Parts of the exercise:
1: Please return everything in the ancient law passage from "11. Haradatta thinks" down to "magic charms efficacious.'--Haradatta.".
2: In the ancient law passage, what must happen to a young man decked with ornaments who unintentionally enters where a married woman or a marriageable damsel sits?
3: Write what comes next in the ancient law passage, starting after its final rule.

Text segment:
+++++
18. A young man who, decked with ornaments, enters unintentionally (a place where) a married woman or a (marriageable) damsel (sits), must be reprimanded.
[9. According to Haradatta, who quotes Gautama in his commentary, the sulka is the1/20th part of a merchant's gains. On account of the Sûtras immediately following, it is, however, more probable that the term is here used as a synonym of 'kara,' and includes all taxes. 'Lawful' taxes are, of course, those sanctioned by custom and approved of by the Smritis.
10. Manu VII, 133.
11. Haradatta thinks that the rule applies to women of the Anuloma, the pure castes, only.
14. 'Why does be say "intent on fulfilling the holy law?" Those shall not be free from taxes who perform austerities in order to make their magic charms efficacious.'--Haradatta.
18. The ornaments would indicate that he was bent on mischief. Compare above, I, 11, 32, 6.]
19. But he does it intentionally with a bad purpose, he must be fined.
20. If he has actually committed adultery, his organ shall be cut off together with the testicles.
+++++
Record extracts:
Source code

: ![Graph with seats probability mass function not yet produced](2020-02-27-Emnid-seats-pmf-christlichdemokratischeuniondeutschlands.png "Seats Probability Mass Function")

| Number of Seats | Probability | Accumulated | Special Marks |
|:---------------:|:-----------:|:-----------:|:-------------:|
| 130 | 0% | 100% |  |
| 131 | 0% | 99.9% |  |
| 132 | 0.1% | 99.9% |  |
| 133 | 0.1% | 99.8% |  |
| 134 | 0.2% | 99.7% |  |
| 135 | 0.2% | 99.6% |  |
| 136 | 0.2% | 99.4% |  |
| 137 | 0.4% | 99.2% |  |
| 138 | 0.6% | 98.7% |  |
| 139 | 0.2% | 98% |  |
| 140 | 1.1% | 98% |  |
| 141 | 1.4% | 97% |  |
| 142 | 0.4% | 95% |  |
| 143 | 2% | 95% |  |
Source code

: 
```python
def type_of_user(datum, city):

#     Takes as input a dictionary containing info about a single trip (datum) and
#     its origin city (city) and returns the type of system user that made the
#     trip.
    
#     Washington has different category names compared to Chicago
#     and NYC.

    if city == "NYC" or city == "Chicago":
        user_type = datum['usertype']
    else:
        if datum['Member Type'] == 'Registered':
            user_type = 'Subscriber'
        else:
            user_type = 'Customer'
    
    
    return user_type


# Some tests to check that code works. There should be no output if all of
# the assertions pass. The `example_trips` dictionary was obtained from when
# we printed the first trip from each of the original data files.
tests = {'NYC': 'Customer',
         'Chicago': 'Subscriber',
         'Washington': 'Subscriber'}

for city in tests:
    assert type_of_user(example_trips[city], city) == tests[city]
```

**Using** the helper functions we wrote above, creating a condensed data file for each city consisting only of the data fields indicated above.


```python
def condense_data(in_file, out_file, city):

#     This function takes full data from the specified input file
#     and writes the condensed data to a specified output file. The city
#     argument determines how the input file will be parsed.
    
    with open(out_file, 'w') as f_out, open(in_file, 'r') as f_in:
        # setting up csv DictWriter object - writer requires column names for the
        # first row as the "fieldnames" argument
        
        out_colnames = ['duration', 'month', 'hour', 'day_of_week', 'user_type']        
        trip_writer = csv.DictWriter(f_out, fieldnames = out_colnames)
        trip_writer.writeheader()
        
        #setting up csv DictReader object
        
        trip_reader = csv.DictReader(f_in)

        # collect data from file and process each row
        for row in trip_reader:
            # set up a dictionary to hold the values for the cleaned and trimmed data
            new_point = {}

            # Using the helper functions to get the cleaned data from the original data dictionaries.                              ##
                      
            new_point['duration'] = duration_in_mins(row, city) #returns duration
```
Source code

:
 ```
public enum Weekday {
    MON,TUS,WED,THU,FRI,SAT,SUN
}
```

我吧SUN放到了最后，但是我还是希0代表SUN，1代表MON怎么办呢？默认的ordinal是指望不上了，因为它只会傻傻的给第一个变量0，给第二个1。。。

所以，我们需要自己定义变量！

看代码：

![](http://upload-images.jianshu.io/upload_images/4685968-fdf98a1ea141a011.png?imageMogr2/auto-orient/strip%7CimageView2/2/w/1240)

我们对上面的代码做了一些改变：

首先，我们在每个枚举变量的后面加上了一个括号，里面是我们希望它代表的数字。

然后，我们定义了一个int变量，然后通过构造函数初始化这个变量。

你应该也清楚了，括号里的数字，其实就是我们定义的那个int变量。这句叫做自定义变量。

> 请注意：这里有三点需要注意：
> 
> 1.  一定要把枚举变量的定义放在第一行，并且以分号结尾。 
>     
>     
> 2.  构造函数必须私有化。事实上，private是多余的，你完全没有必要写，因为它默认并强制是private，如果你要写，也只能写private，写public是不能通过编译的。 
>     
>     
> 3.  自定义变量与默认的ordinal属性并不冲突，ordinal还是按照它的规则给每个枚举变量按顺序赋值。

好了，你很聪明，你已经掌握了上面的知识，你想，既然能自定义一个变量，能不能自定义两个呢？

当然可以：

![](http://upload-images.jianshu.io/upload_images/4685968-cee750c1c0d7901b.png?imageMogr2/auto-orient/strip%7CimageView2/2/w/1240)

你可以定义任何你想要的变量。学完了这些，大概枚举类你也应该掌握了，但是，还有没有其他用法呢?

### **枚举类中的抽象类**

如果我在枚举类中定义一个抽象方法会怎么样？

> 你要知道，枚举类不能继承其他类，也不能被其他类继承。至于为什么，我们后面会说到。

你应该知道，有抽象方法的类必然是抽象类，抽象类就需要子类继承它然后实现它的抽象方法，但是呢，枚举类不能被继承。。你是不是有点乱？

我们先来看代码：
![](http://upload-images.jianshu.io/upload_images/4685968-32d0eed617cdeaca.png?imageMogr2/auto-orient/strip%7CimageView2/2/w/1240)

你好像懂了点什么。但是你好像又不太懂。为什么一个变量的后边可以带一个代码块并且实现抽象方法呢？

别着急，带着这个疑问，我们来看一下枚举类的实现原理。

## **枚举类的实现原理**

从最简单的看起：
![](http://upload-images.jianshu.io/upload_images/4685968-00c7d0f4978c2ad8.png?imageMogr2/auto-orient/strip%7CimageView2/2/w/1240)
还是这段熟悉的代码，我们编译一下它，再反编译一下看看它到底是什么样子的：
+++++
Answers for each item:
1:
11. Haradatta thinks that the rule applies to women of the Anuloma, the pure castes, only.
14. 'Why does be say "intent on fulfilling the holy law?" Those shall not be free from taxes who perform austerities in order to make their magic charms efficacious.'--Haradatta.

2: He must be reprimanded.

3:
21. But (if he has had intercourse) with a (marriageable) girl, his property shall be confiscated and he shall be banished.
22. Afterwards the king must support (such women and damsels),
23. And protect them from defilement.
24. If they agree to undergo the (prescribed) penance, he shall make them over to their (lawful) guardians.
[19. 'The punishment must be proportionate to his property and the greatness of his offence. The term "with a bad purpose" is added, because he who has been sent by his teacher (to such a place) should not be punished.'--Haradatta. Manu VIII, 354; Y‚gñ. II, 284.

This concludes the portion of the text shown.